Project on Government Oversight (POGO) recently wrote about the inability of the Defense Logistics Agency (DLA) to complete an independent audit for the second straight year. The government watchdog pointed out that DLA handles more taxpayer money annually ($35 billion) than a number of Cabinet-level departments.
The September/October newsletter for the DLA provides some details about the issue, noting that Ernst & Young said it would issue a disclaimer of opinion on the department’s working capital, transaction and general funds for fiscal year 2018 – as it did in 2017.
A disclaimer of opinion means that auditors don’t have enough information to make an informed opinion about an audited entity’s finances. Since that doesn’t necessarily imply a negative issue with finances, DLA Director Lt. Gen. Darrell Williams was quick to spin the situation into a somewhat positive situation in a letter last year to the agency’s 27,000 employees after the first disclaimer of opinion.
“It is important to note that a disclaimer of opinion is not considered a failure,” Williams wrote. “DLA has been transparent in its problem areas and identified material weaknesses and critical corrective action plans where necessary.”
“Disclaimers of opinion are actually quite common for Agencies undergoing a first-year audit,” he continued, noting that the Department of Homeland Security took more than a decade before it received its first clean audit.
Now DLA just got its second strike. That may be of particular concern because of another comment made by Williams that “DLA has been a leading force in the Department of Defense’s journey to audiability.”
Defense is now undergoing the largest audit in federal government history and if its “leading force” still cannot be audited that’s not a good sign for the overall department’s financial examination.
Ernst & Young’s 2017 report on DLA detailed a number of weak financial controls and gave a plethora of recommendations. The DLA newsletter notes the department got another round of “actionable feedback” in 2018 in the auditor’s notice of findings, “effectively providing DLA with a roadmap to improvement.”
Perhaps the third time will be the charm for DLA in 2019.
The newsletter also notes – as Williams did in 2017 – that a disclaimer of opinion is “neither a positive nor a negative opinion,” but POGO wasn’t buying that spin.
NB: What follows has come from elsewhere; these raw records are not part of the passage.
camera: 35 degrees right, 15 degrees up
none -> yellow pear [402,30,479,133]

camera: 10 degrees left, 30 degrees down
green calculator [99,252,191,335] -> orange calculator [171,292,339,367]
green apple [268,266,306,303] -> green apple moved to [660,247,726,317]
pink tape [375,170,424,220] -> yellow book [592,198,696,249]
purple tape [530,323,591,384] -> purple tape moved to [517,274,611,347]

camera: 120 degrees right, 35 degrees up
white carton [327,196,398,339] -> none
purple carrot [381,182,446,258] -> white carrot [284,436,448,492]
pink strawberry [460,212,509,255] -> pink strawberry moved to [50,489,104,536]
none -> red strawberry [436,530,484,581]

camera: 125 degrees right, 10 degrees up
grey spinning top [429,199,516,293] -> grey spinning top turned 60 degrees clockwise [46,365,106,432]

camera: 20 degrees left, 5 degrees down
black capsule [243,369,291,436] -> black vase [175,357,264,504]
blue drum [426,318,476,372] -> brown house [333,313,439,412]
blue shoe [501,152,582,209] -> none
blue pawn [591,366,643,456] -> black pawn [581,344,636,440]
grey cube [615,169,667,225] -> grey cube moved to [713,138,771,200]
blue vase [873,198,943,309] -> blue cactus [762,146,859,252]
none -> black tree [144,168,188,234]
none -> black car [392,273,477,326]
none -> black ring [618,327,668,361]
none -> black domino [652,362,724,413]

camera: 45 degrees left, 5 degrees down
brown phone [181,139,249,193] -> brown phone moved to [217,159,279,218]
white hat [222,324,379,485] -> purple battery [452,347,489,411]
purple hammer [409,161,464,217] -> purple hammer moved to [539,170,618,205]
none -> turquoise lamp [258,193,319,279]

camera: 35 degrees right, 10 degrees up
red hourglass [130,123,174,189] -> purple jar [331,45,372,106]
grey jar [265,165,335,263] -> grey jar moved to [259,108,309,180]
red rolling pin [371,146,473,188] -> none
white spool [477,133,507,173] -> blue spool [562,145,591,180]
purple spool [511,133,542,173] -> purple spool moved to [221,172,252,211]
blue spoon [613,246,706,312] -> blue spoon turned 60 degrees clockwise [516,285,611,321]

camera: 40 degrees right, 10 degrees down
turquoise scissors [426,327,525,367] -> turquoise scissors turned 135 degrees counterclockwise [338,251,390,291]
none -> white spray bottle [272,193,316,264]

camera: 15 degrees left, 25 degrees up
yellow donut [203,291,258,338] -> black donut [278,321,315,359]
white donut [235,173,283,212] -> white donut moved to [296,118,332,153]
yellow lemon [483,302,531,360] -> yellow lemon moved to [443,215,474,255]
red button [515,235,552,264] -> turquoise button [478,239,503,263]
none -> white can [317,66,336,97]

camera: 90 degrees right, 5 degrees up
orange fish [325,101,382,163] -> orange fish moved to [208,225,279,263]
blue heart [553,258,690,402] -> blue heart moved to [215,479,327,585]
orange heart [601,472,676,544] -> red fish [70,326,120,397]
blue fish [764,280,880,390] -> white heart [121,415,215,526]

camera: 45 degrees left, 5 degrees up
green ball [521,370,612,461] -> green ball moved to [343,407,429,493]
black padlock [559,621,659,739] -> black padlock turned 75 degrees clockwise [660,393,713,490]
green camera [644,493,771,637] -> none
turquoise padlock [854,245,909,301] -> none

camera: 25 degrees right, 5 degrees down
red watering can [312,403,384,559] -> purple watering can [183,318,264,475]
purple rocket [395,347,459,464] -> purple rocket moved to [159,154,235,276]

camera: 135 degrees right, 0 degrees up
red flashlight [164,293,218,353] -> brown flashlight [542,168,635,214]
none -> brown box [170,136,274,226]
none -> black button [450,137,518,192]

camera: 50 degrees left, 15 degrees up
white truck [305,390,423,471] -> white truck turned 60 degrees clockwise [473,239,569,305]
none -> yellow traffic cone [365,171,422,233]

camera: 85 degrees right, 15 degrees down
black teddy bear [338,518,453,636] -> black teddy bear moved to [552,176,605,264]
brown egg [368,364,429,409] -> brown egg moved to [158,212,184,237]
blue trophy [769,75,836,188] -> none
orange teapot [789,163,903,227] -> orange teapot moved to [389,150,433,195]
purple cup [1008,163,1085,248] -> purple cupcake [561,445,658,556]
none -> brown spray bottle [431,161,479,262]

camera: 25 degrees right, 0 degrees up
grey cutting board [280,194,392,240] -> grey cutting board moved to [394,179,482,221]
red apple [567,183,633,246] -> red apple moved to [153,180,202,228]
“The fact that the Agency’s financial controls are so full of holes that auditors couldn’t finish their review is clearly not a success,” the watchdog wrote. “The fact that it happened a second time because the Agency failed to complete or implement Corrective Action Plans also clearly goes into the ‘negative’ column, even if improvements have been made.”
DLA purchases products for the Defense Department in bulk to negotiate lower prices and ships them to military installations around the world. It supplies almost all fuel to Defense and the vast majority of spare parts and other materials.
But it evidently hasn’t been good stewards of taxpayer money in those efforts, some other examinations have found.
The Government Accountability Office dinged the DLA in a May 2010 report that said most of the agency’s inventory exceeded agency acquisition requirements. And the Department of Defense Office of Inspector General discovered in 2015 that DLA had overpaid for some parts and overstocked other materials.
The results of the Defense audit – which involves 1,200 examiners and is expected to cost nearly $370 million – should be released this month.
The Congressional Research Service said in a report in July that Defense is likely to receive a disclaimer of opinion, which should come as no surprise.
Pentagon chief financial officer David L. Norquist told the Senate Budget Committee in March that he expects the audit will uncover a number of areas in which controls or processes are broken.
“There will be unpleasant surprises,” he said. “Some of these problems may also prove frustratingly difficult to fix.”